NEAR Protocol is betting its future on autonomous AI agents that transact at machine speed, positioning itself as the settlement layer for a coming agent economy. A June 2026 upgrade called dynamic resharding is the centerpiece of this strategy, designed to automatically scale the blockchain to handle unpredictable bursts of activity. However, the thesis faces a real complication: NEAR's active user numbers are falling, suggesting the agent economy has not yet arrived.
The AI-agent thesis
NEAR's strategy rests on a specific vision: an on-chain economy where AI agents buy compute, settle payments, and execute trades automatically, without human intervention.
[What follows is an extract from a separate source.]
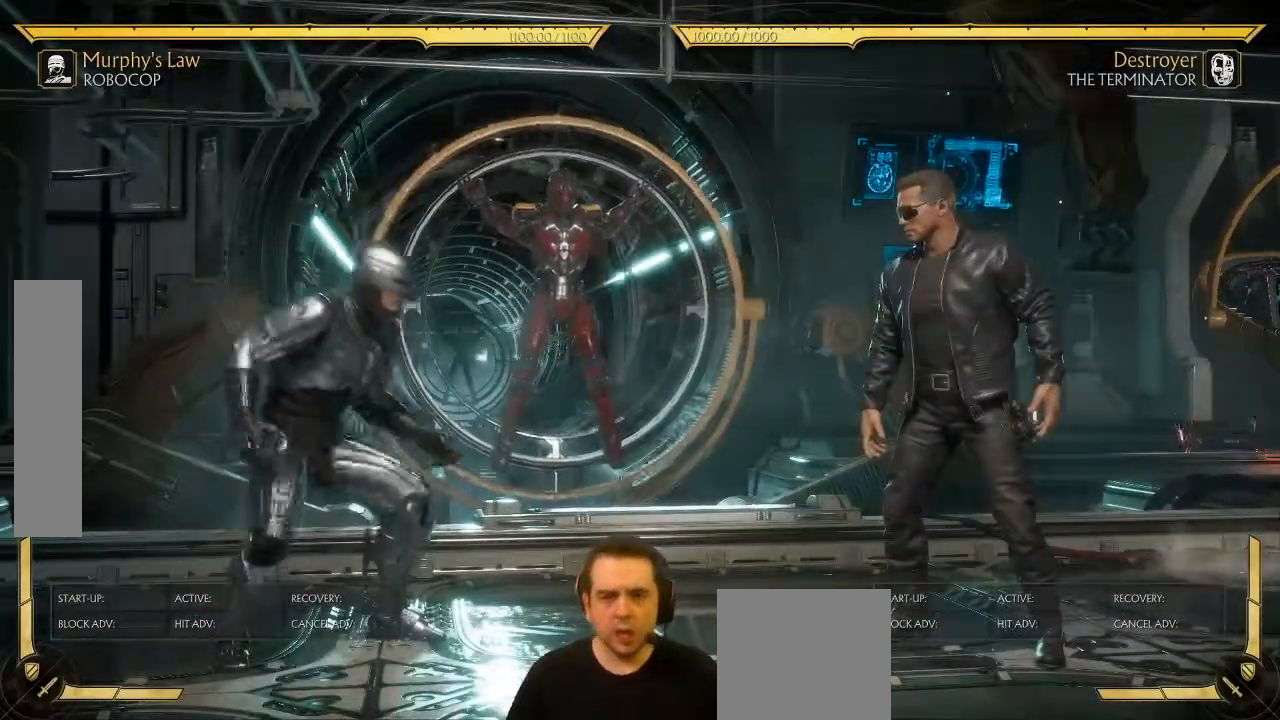
{"dt_ms": 500, "buttons": ["DPAD_LEFT"], "left_stick": "center", "events": [[200, "DPAD_LEFT", "down"]]}
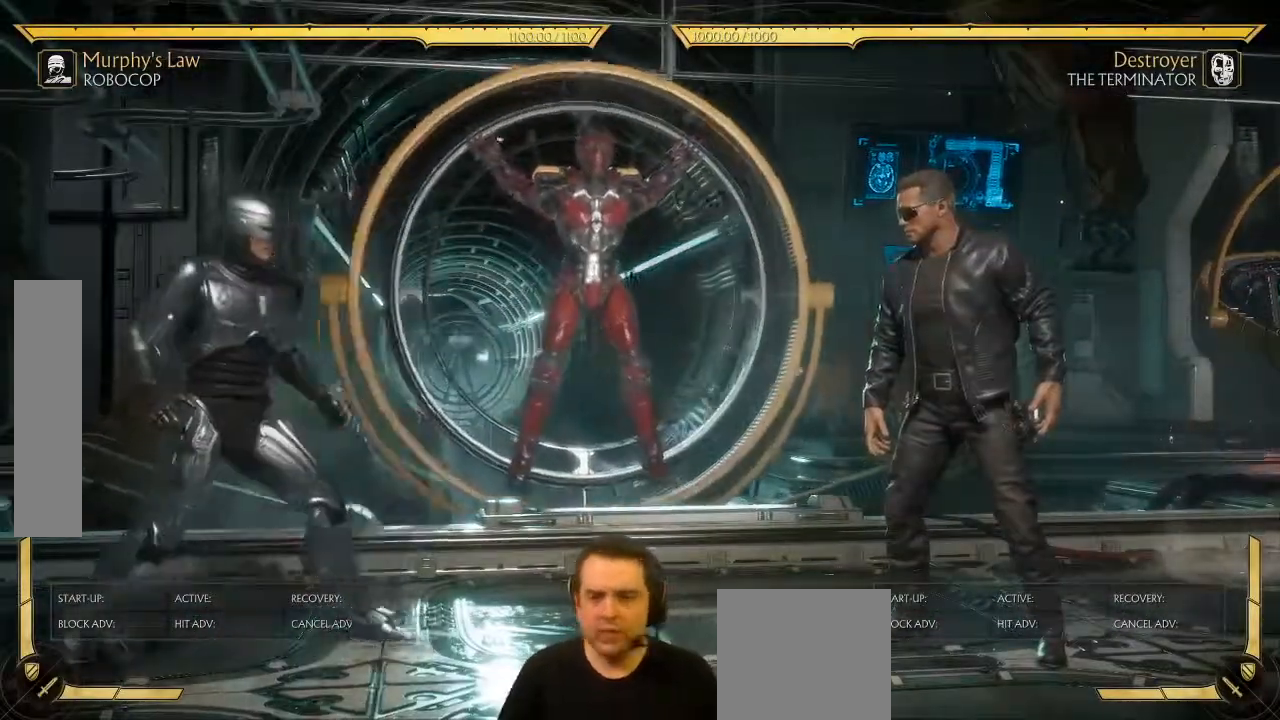
{"dt_ms": 500, "buttons": [], "left_stick": "center", "events": [[317, "DPAD_LEFT", "up"]]}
These agents would generate transaction bursts that would overwhelm conventional blockchains, causing fee spikes and slow confirmations. NEAR aims to be the infrastructure built to absorb that load, with its token branded as "the currency of agents" and the network as "a unified commerce layer."
The requirement for automatic, instant scalability is the technical heart of the bet. NEAR's co-founder, who co-authored the 2017 paper introducing the transformer architecture behind today's large language models, has framed the protocol as fundamental infrastructure for AI-driven commerce.
Dynamic resharding: the June upgrade
The centerpiece of NEAR's bet is dynamic resharding, part of network release 2.13. Sharding splits a blockchain into parallel partitions called shards, each processing transactions independently. Until now, adding a new shard required weeks of validator coordination and a governance vote. Dynamic resharding removes that human bottleneck: when a shard fills past a defined threshold, it automatically splits into more shards, adding capacity in real time without human intervention.
NEAR's leadership says the upgrade will let the network scale to many dozens of shards, with throughput exceeding major payment networks. The same upgrade also adds post-quantum-secure signatures, allowing users to rotate to quantum-safe keys, a forward-looking security measure.
The supporting pieces
Beyond dynamic resharding, NEAR has assembled other components around the AI-agent thesis. NEAR Intents provides a cross-chain settlement system, letting agents settle activity across multiple blockchains. Privacy tooling and tokenomics that tie usage to the token's value round out the strategy. Together, these pieces form a coordinated effort to become essential infrastructure for the agent economy.
The complication: falling usage
Despite the ambitious narrative, NEAR's on-chain usage tells a different story. Active users have been declining, indicating that the agent economy has not yet materialized. This gap between the soaring narrative and actual usage is a serious consideration for any observer. The thesis is coherent and the technology is real, but the market has not yet embraced it at scale. NEAR's bet is a concrete expression of the AI-crypto crossover, and its success depends on whether the agent economy arrives as predicted.